I want to share with you a story about “How To Say It To Seniors” found a new audience unbeknownst to me. A few years ago, a colleague of mine shared how he used my book with older adults who were not my primary audience. I told him I wrote the book for adult children. He insisted I was missing an audience that needed to know the information about their life stage in my book. How do you get older adults interested in the book I asked? Here is what he told me.
When he meets with older clients, he tells them about a book that changed all of his assumptions about seniors. Instead of biding their time with no clear purpose and direction, older adults are engaged in the most difficult growth phase of their life. They are struggling to preserve control in a world where control is receding on all sides. At the same time, they are being swept up by the currents of life review sorting and ranking the people and events that define who they have become and how they will be remembered.
Although he was confident this new theory was correct, my colleague knew he was too young to pose as an authority about the experience of being older. So he asked older clients if they would be willing to read the book and use a highlighter pen to mark items that they agreed with about what was being proposed about their perspective, behavior and priorities.

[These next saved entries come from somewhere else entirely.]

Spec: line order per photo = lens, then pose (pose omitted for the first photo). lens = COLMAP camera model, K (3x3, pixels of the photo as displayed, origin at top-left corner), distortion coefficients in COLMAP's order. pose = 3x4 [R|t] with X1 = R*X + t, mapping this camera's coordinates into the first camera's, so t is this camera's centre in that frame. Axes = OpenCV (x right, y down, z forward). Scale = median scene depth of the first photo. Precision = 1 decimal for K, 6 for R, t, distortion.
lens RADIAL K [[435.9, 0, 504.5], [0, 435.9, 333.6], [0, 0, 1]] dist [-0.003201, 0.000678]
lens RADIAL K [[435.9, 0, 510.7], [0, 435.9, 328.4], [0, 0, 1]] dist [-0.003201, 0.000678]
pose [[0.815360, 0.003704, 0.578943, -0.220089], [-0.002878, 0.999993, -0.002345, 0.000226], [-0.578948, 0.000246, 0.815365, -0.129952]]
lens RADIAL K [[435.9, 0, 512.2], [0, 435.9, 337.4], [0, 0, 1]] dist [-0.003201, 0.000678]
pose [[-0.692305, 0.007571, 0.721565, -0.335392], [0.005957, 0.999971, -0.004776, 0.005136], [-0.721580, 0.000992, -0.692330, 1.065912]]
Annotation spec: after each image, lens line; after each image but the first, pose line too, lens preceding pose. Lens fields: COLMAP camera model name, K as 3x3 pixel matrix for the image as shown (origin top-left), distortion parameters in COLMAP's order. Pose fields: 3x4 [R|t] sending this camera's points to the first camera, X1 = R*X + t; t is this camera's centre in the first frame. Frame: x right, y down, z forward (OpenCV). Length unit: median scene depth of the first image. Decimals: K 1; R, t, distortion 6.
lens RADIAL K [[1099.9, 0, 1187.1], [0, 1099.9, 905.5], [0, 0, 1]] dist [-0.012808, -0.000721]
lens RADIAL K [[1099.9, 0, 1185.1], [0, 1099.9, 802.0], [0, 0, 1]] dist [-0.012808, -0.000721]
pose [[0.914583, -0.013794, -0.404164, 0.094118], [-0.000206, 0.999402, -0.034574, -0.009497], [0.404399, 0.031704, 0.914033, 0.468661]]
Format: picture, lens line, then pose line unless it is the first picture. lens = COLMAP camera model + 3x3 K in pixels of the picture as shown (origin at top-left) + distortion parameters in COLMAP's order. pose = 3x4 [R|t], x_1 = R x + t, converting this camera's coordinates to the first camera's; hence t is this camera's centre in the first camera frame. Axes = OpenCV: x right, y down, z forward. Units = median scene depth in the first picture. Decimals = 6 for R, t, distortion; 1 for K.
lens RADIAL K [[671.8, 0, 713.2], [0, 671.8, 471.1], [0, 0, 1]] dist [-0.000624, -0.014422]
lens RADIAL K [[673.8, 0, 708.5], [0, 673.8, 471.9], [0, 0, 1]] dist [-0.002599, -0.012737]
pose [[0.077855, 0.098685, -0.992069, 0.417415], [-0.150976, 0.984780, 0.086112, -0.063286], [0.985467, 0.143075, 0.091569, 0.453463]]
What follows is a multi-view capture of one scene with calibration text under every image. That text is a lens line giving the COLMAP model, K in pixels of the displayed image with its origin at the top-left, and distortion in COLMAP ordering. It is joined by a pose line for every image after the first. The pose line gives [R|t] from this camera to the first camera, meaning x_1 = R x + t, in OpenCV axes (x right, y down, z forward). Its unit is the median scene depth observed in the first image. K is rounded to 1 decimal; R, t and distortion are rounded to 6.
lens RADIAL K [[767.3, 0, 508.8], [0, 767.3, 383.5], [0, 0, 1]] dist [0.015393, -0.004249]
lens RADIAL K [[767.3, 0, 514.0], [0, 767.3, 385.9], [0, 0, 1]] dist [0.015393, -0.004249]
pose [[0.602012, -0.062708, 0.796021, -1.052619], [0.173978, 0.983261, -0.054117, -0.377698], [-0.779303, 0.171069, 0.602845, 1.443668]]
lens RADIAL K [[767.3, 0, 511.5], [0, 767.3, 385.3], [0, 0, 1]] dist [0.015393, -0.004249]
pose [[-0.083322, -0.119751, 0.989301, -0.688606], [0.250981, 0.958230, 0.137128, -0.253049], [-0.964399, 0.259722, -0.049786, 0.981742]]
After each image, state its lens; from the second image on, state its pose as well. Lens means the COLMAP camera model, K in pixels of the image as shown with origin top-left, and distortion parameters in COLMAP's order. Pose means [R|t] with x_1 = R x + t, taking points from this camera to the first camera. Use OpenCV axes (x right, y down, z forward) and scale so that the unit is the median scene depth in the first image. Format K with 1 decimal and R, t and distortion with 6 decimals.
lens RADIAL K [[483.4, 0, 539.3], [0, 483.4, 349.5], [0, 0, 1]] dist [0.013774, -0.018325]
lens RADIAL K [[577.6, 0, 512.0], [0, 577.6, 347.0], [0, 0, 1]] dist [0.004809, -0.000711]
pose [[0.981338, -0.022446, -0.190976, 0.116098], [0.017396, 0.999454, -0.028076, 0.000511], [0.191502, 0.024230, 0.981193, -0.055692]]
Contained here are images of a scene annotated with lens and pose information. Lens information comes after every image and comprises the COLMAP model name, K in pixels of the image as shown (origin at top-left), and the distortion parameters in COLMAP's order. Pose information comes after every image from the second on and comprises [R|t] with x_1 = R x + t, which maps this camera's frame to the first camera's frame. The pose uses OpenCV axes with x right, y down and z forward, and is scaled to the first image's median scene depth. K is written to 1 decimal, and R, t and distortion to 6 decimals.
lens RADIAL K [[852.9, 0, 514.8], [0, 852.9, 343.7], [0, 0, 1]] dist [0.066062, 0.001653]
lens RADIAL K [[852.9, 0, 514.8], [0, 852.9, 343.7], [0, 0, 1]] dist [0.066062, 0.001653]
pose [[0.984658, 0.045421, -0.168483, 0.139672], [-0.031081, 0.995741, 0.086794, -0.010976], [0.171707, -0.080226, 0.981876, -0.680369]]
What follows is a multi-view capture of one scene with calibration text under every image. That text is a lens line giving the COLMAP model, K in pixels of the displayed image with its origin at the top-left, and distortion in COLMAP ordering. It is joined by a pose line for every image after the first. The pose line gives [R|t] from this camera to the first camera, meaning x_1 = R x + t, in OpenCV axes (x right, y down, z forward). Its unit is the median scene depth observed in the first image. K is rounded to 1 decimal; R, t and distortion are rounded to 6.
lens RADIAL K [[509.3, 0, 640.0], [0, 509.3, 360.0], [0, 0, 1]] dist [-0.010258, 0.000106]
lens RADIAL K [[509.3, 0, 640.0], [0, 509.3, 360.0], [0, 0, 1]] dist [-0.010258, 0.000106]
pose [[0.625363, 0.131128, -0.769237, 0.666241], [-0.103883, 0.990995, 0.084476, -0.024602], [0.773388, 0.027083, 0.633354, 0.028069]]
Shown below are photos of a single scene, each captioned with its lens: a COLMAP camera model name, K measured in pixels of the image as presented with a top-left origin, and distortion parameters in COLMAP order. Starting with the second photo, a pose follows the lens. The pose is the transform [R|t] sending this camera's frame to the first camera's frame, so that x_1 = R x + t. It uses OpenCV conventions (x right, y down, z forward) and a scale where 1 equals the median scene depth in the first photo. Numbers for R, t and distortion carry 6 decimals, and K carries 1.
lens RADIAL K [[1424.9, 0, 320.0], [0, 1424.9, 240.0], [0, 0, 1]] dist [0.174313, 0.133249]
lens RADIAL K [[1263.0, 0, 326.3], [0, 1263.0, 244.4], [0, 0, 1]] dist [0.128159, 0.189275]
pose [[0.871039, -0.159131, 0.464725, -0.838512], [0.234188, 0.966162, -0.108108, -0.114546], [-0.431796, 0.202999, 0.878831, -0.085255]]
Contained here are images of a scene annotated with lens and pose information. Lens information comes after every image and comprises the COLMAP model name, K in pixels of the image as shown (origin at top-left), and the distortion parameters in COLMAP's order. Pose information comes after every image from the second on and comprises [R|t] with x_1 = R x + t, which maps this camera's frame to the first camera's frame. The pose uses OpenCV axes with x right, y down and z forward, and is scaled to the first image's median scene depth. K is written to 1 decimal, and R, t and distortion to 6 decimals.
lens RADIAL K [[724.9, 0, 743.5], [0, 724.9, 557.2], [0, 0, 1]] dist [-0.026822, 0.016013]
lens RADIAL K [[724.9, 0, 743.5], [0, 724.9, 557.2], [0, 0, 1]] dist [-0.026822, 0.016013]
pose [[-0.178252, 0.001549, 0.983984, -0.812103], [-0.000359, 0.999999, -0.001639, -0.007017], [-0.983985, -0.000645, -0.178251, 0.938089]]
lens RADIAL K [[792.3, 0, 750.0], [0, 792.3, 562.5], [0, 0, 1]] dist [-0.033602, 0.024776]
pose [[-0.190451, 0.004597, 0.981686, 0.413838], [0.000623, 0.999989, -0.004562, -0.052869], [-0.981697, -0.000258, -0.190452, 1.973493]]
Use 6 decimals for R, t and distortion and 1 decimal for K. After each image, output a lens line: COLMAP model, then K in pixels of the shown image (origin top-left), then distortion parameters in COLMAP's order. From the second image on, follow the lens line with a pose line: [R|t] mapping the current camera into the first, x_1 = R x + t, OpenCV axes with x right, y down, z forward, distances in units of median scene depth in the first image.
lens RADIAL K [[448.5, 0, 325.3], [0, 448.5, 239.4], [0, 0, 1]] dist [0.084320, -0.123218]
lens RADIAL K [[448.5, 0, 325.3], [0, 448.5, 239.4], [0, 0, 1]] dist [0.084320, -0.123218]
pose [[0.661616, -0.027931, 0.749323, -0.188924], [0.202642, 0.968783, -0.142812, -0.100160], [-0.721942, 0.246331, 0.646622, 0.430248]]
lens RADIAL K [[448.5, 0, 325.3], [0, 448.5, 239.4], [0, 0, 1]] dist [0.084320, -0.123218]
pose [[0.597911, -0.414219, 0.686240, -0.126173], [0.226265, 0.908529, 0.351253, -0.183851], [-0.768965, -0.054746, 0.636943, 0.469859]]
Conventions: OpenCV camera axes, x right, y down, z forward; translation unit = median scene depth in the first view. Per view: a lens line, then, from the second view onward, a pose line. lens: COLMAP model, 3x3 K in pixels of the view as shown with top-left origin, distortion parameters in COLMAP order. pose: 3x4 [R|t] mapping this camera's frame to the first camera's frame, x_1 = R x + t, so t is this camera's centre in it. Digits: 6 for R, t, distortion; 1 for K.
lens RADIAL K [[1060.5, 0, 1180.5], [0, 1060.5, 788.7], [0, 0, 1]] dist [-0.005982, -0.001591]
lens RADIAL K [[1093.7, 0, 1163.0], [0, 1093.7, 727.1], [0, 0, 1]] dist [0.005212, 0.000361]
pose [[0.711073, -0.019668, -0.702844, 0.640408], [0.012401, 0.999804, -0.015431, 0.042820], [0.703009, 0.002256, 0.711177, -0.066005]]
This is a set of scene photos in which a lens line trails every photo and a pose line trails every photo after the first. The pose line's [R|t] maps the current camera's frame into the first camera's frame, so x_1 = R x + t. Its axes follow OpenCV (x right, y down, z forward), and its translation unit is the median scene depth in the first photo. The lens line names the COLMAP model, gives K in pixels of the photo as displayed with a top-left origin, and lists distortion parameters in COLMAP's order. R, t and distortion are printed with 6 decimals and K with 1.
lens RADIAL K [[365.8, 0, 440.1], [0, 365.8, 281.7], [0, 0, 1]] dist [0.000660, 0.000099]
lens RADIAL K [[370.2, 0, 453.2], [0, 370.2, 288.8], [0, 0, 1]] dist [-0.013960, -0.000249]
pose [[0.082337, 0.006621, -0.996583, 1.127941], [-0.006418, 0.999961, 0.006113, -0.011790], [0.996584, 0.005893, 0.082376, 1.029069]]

He was stunned by the response. Over 80% of the older adults who reviewed the book said that its accuracy and insights were not only correct but, for the first time, helped them make sense of their experiences. Most of the books came back with pages and pages of highlighted text. Many older adults who read the work sent their highlighted copy to their adult children with instructions to study the material to understand what it’s like to be old. Some even wanted to hire my colleague to meet with their adult children and explain the book’s content.
I adopted my colleague’s approach with older adults. I quickly realized how vital this information was to seniors . In a world where old people are invisible and considered a burden, How To Say It To Seniors gave then purpose and dignity for the final stage of the journey. It was a message they desperately needed to hear, and I’m grateful my colleague figured out how to say it.
Thank you, David, for sharing the “obvious audience” insight. It’s so logical!
This is fantastic David! Even more reason for me to share your book with future clients (I’m starting a professional organising business for seniors).
I can’t wait to use this approach with my patients. Working in a continuing care retirement community I have seen the difficulty the adult children of my patients have in understanding their parents point of view. The highlighting idea is perfect.